#### AVAILABLE DATA
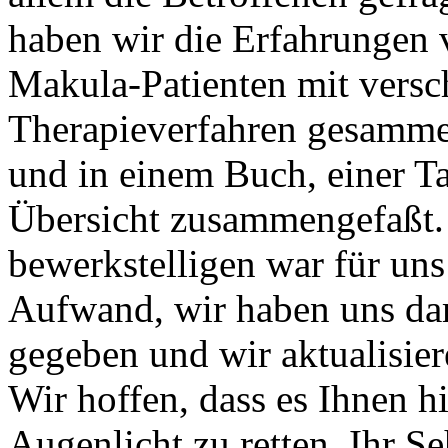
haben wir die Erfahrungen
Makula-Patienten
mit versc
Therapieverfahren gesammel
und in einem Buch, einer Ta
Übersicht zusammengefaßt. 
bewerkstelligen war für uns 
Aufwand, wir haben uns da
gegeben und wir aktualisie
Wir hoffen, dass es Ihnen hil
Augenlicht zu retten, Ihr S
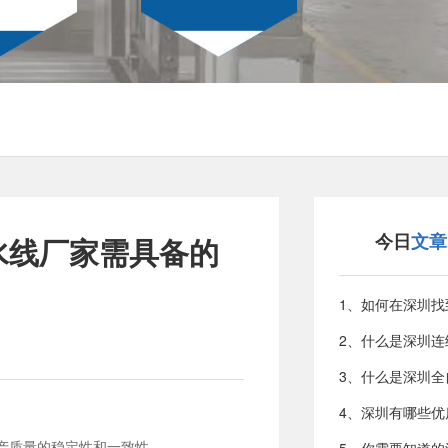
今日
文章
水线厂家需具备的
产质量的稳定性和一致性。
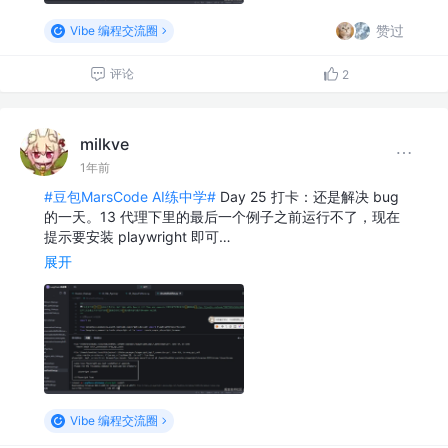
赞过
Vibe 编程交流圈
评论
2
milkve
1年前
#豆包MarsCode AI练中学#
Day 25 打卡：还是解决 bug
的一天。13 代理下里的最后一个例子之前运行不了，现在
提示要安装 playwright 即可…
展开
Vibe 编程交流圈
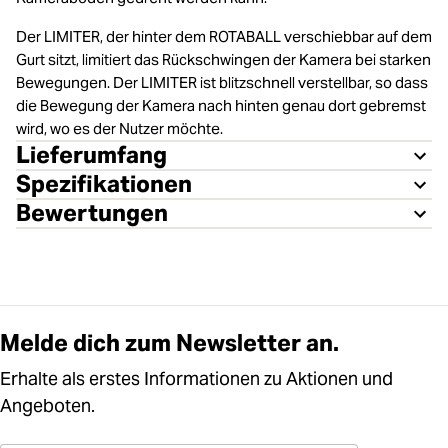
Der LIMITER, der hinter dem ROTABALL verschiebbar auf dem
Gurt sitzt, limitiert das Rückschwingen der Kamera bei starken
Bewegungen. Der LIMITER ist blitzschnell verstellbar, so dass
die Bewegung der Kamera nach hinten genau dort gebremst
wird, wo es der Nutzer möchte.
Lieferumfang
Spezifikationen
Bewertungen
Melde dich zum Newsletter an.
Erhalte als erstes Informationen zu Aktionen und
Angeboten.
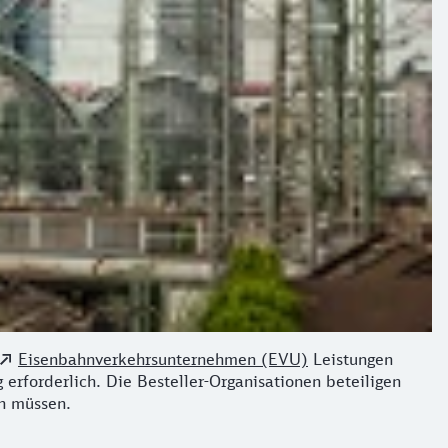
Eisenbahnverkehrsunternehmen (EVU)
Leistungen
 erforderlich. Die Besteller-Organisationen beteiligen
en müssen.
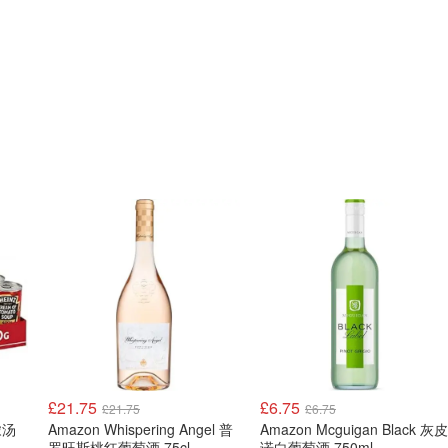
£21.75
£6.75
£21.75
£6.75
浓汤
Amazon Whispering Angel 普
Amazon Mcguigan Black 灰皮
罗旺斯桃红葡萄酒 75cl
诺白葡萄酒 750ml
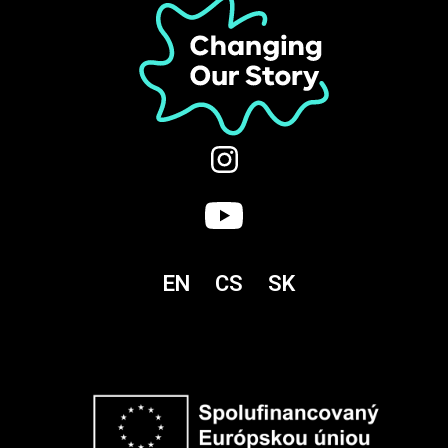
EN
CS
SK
* * *
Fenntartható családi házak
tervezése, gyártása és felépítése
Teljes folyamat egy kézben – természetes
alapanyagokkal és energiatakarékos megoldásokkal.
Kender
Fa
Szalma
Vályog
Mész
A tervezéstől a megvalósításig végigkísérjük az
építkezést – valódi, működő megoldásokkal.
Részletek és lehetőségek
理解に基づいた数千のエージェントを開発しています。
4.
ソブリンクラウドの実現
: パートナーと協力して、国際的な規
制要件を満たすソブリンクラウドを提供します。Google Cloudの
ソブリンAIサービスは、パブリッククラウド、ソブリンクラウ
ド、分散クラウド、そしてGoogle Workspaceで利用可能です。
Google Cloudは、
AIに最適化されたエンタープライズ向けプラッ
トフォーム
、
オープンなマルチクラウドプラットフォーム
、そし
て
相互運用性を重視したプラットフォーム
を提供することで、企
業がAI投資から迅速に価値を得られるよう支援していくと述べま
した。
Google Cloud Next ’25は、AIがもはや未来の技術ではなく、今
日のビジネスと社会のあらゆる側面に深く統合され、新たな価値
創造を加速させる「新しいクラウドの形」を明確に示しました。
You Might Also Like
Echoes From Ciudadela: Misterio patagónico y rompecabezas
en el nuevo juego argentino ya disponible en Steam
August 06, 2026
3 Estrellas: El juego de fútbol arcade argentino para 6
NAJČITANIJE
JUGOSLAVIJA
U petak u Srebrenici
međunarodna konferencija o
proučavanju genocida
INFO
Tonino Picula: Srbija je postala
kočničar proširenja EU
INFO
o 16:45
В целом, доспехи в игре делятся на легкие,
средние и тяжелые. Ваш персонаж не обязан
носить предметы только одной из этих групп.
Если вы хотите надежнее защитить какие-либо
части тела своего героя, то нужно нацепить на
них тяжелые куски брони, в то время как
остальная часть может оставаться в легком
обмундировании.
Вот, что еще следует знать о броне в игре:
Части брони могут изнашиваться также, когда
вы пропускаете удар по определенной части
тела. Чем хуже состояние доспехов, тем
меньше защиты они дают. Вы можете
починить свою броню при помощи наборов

#### YOUR TASK
From the records above, transcribe exactly the run of lines that opens with the line holding "You Might Also Like" and closes with the line holding "U petak u Srebrenici", both included.

#### RESULT
You Might Also Like
Echoes From Ciudadela: Misterio patagónico y rompecabezas
en el nuevo juego argentino ya disponible en Steam
August 06, 2026
3 Estrellas: El juego de fútbol arcade argentino para 6
NAJČITANIJE
JUGOSLAVIJA
U petak u Srebrenici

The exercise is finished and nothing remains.